QUESTION: How can you turn a $1 billion surplus into a $1 billion deficit?
Answer: By making huge commitments for expensive projects in the future that revenues cannot support.
That's the situation Maryland may face over the next four years.
Gov. Parris N. Glendening, thanks to a surging state economy, went on a spending spree this legislative session. His budget increase of 9.5 percent includes money for college buildings, public schools and for a Washington-area bridge and Metro extension that could create a deep fiscal hole.
Next year, in fact, he'll have to exhaust the state's reserve funds (not counting a 5 percent cushion demanded by Wall Street) to complete the state's 10 percent income-tax reduction and pay for those construction projects.
Even then, the governor could face a shortfall of $200 million, according to legislative analysts.
And in the following year -- 2002 -- the projected shortage balloons to $513 million, with cash reserves no longer available to finance this costly construction.
Annapolis faces a potential cumulative deficit of $1 billion between 2002 and 2004.
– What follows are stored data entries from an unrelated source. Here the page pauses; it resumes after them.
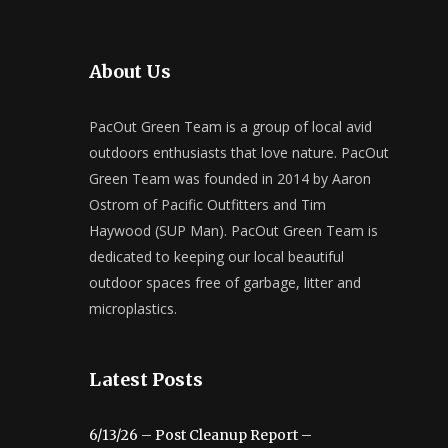
About Us
PacOut Green Team is a group of local avid
outdoors enthusiasts that love nature. PacOut
Green Team was founded in 2014 by Aaron
Ostrom of Pacific Outfitters and Tim
Haywood (SUP Man). PacOut Green Team is
dedicated to keeping our local beautiful
outdoor spaces free of garbage, litter and
microplastics.
Latest Posts
6/13/26 – Post Cleanup Report –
The budget outlook could be even worse if Maryland's economic boom slows or the governor and legislature decide to cut taxes or add new spending programs between now and mid-2004.
Short-term, though, the situation appears manageable. Next year's projected $200 million budget deficit can easily be handled through spending slowdowns, judicious cuts or modest increases in targeted taxes or fees.
Much depends on the strength of the U.S. economy. Recent signs of tight labor markets here and nationally could mean wage inflation and slower growth. That could put Mr. Glendening, or his successor, on a fiscal hot seat.
The governor has steered a relatively prudent fiscal course so far. If economic storm clouds threaten, Mr. Glendening may have to reconsider parts of his ambitious building program.